_WHAT IS NEEDED_.
Read through the lines below for the string "command" and copy each one that has it.

_SUPPLIED MATERIAL_.

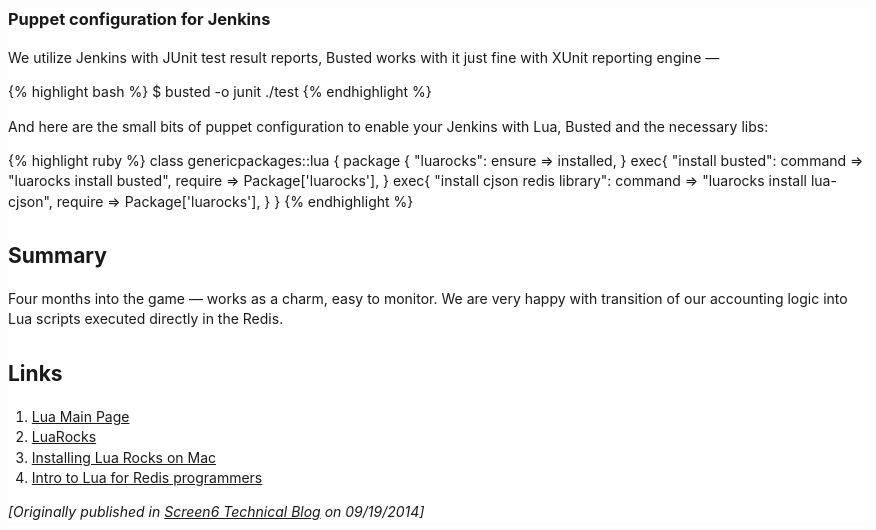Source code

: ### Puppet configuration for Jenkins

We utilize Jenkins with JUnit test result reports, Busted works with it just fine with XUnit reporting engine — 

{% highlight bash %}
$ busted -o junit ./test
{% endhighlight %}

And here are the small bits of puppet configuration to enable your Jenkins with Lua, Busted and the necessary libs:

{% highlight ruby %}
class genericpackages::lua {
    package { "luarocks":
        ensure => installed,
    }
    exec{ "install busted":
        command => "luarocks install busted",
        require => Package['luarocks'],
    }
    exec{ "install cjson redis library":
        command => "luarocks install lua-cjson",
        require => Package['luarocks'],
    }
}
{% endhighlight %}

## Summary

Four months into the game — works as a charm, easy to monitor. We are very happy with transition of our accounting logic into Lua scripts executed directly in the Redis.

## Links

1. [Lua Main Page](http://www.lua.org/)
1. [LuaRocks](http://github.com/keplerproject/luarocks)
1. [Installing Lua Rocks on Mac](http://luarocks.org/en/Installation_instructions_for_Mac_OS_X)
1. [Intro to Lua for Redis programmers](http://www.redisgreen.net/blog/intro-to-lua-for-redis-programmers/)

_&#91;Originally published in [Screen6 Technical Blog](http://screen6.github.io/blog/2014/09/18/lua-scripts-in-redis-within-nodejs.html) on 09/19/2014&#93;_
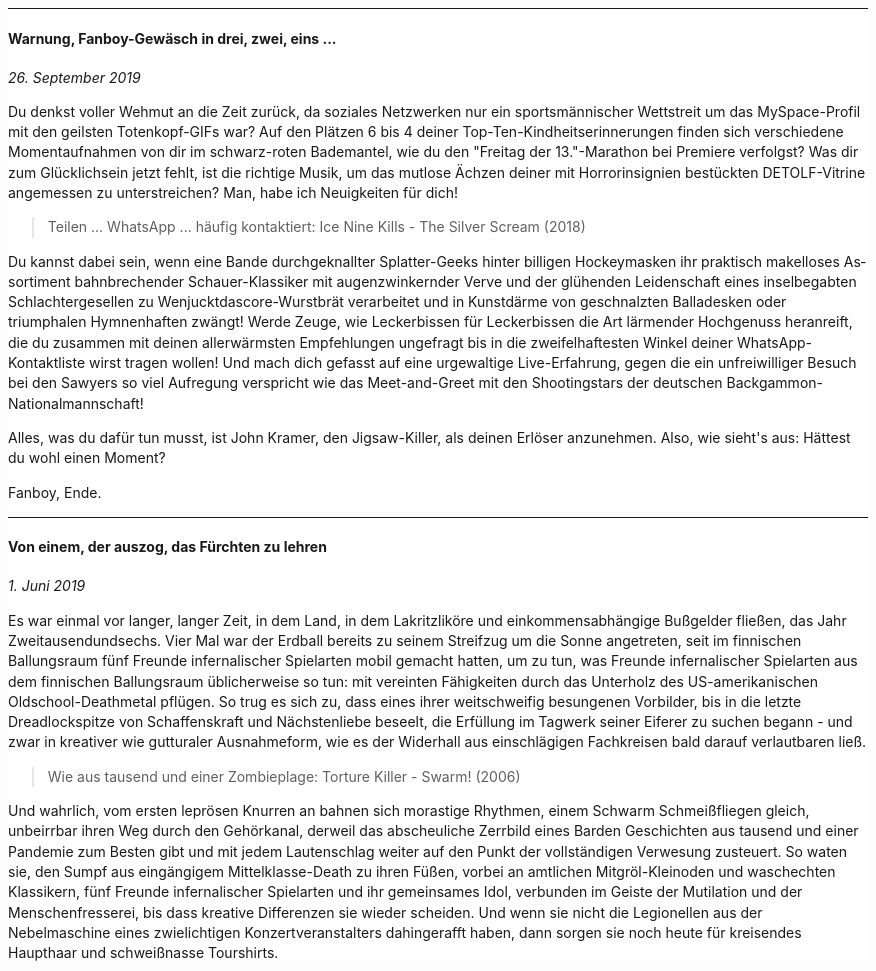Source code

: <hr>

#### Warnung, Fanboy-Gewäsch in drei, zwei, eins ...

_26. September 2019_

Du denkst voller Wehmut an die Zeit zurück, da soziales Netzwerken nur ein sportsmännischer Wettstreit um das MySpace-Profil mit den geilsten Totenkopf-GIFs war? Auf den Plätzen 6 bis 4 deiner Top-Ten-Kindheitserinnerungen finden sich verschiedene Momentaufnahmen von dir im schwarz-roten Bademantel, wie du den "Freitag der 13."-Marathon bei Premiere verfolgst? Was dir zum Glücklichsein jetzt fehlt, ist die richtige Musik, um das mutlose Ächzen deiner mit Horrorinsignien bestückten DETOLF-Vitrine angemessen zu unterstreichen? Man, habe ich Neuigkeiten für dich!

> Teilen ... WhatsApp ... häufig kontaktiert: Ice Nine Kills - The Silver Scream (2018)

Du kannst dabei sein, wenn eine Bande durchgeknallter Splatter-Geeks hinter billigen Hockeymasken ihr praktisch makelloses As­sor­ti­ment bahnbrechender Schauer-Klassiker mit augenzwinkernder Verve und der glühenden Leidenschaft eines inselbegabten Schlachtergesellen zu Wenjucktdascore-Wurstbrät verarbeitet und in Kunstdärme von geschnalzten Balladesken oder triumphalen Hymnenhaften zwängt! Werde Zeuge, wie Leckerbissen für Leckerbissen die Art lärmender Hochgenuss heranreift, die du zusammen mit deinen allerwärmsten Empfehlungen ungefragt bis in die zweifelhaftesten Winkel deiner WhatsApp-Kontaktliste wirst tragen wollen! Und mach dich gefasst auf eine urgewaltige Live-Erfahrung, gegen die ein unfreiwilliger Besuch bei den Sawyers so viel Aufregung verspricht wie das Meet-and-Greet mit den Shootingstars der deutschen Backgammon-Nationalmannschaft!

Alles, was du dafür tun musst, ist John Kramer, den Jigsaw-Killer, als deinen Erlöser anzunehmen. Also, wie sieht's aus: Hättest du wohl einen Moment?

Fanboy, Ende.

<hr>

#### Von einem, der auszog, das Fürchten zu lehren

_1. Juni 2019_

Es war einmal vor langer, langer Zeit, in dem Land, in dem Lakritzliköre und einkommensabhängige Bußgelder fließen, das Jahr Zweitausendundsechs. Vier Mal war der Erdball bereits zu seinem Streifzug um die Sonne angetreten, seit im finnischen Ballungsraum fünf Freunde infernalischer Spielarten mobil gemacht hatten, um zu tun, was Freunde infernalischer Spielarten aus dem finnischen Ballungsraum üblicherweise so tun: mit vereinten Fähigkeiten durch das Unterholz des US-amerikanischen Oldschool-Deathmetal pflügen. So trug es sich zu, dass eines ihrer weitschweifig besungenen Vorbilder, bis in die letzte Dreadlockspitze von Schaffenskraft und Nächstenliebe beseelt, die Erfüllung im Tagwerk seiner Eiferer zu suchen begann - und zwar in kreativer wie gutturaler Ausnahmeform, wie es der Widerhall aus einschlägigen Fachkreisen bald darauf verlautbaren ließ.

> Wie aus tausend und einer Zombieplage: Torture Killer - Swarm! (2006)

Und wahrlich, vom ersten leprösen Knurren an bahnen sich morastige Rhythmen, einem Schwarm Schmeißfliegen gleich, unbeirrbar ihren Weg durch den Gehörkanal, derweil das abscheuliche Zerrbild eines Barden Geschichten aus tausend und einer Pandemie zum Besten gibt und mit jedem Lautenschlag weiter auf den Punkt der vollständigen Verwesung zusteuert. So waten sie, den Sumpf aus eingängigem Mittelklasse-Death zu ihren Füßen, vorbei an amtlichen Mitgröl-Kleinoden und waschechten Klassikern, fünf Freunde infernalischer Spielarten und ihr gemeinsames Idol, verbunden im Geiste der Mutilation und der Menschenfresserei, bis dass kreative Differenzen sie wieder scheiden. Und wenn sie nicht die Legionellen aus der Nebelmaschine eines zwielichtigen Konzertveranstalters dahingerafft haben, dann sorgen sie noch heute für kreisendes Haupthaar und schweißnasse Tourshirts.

_EXERCISE SOLUTION_.
        command => "luarocks install busted",
        command => "luarocks install lua-cjson",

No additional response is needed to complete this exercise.